政府の借金と日銀の借金

どうも「銀行券ルール」の意義を理解していないひとが多いようなので、簡単にまとめておく。


日銀はもっと国債を引き受けろ、という文脈で出てきてる話だと思うのだが、はい、まず国債というのは政府の借金のことです。で、銀行券と当座預金てのは、日銀の借金のことです。


銀行券は、僕らが財布に入れておきたい分だけ市中に流通してて、だからその量は日銀が決められるものじゃない。必要以上に札を刷ると、みんなそれぞれ銀行に預けにきちゃって、銀行がそれぞれ日銀に預けにきちゃって、それで結果として積まれるのが当座預金。大雑把だけどさ。


つまり、この3種の借金の中で唯一、政府も日銀も決められず、我々の必要によって決まる*1のが銀行券なわけだ。ここまで書けば、既になんとなく感じられることだと思うのだが、なので要するに、銀行券の範囲を超えて国債を買えという主張は、政府の借金を際限なく日銀の借金で賄えという主張なわけだ。

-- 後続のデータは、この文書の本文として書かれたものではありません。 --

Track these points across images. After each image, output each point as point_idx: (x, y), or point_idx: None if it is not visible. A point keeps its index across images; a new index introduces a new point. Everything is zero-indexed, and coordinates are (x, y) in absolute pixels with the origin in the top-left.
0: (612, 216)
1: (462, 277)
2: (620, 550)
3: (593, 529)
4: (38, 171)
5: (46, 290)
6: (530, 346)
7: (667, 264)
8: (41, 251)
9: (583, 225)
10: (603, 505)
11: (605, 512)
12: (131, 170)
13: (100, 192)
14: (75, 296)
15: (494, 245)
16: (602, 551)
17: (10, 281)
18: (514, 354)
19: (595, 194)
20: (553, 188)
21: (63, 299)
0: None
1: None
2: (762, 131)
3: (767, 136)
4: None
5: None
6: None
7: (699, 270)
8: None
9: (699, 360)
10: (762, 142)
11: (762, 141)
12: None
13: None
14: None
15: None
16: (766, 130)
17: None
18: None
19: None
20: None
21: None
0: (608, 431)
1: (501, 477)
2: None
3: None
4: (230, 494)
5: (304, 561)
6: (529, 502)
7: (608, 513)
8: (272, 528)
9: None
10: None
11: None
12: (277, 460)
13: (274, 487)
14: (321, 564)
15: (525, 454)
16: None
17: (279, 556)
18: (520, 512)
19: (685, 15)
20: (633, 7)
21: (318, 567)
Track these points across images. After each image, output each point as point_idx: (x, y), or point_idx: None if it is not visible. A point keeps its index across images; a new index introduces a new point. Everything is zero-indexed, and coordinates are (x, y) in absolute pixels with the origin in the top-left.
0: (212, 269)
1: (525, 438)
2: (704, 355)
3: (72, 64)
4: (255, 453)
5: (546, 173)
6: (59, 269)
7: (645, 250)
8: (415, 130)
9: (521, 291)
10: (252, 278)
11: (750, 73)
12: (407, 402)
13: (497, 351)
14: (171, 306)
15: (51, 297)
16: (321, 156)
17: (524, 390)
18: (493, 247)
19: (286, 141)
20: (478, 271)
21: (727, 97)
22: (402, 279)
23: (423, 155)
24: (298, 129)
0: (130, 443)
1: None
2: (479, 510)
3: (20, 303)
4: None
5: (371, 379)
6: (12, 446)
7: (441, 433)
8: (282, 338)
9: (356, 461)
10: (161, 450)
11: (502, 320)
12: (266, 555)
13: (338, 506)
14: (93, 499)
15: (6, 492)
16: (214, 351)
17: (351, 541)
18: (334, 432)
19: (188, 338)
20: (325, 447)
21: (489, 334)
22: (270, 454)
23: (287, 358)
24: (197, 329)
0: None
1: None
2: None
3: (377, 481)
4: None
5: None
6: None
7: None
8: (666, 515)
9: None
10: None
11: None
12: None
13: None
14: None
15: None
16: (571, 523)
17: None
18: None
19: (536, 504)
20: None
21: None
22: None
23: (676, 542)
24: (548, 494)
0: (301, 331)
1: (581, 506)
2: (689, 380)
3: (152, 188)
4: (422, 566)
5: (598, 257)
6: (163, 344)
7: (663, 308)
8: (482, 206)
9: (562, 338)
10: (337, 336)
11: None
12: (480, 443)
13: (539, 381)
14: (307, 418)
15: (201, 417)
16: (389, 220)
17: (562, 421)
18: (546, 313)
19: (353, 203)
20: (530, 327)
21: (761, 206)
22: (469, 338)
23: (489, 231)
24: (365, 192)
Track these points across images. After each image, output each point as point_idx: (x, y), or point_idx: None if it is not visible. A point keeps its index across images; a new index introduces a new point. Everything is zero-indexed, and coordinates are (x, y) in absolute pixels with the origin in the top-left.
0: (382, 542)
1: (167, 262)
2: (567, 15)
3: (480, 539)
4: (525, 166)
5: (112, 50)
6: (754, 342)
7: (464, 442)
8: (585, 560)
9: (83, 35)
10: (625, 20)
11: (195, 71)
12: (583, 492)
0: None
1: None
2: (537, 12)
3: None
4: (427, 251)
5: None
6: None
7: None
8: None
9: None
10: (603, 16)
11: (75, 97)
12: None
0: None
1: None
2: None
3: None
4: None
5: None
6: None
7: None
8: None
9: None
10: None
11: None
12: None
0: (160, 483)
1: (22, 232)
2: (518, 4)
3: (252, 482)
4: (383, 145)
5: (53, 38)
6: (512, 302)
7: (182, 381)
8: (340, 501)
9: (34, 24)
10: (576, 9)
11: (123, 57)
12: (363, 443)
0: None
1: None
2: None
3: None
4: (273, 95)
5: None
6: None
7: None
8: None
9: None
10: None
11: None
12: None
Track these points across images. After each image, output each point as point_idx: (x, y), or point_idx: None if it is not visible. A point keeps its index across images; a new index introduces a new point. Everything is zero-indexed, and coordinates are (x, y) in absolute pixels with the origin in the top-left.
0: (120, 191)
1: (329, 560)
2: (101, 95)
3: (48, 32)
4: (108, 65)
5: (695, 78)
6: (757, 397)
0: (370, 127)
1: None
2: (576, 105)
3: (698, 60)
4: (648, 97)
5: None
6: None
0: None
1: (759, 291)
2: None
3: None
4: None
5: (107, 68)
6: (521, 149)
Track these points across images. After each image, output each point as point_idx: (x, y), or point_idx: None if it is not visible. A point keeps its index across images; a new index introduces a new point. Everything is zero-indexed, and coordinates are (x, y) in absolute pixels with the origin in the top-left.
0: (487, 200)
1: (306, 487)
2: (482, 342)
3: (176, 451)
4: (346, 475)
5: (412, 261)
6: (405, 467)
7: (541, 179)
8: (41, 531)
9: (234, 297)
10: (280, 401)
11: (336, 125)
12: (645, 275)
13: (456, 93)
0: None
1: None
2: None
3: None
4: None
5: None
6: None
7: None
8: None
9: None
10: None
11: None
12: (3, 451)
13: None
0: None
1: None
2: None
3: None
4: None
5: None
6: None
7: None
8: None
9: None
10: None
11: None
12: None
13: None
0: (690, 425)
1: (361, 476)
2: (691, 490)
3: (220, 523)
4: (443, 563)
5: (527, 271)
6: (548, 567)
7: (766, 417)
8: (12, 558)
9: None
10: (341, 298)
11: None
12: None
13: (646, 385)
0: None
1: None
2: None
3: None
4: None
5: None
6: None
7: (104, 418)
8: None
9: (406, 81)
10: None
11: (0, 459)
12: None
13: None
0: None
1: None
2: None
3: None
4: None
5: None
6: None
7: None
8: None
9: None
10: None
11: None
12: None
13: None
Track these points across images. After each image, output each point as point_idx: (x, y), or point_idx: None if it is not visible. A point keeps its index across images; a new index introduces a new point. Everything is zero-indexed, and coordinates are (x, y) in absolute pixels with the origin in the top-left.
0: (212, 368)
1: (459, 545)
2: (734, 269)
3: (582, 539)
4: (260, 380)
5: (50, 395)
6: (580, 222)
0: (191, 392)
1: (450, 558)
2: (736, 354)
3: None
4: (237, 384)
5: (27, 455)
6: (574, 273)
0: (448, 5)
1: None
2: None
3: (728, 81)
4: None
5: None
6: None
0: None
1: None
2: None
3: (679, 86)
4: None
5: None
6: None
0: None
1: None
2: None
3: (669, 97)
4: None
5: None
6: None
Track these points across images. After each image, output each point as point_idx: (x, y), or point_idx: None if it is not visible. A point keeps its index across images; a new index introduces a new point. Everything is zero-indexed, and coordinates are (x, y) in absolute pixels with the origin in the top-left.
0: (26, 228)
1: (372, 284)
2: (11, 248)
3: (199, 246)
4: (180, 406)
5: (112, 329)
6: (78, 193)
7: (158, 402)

日銀がどうやってその借金を返すのか考えてみれば、その馬鹿さ加減は一層明らかだ。日銀の収入源はといえば、無利息の借金*2を上回る国債の利息くらいのものだからだ。日銀の収入は、紙幣の量を決められない日銀がいくら頑張っても、増やすことなどできない。


そう、要は誤魔化しなのだ。


一度でも金を貸したり借りたりしたことのある人間なら誰でも知っていることだが、又貸しはよくない。物事がわかりにくく面倒になるだけで、誰も得をしない。「ちょっといまよくわかんないんだよね」などと誤魔化すのに、お茶を濁すのに、最善の方法が又貸しなのである。


バラマキに金が必要なら、国債を発行し市中で消化してもらう。将来の税金で、その借金をしっかりと返していく。当たり前のことだ。それを日銀から又借りして、結局のところ一心同体だってのに誤魔化してお茶を濁して、全体としていいことなどあるはずもない。物事は公明正大にやれ。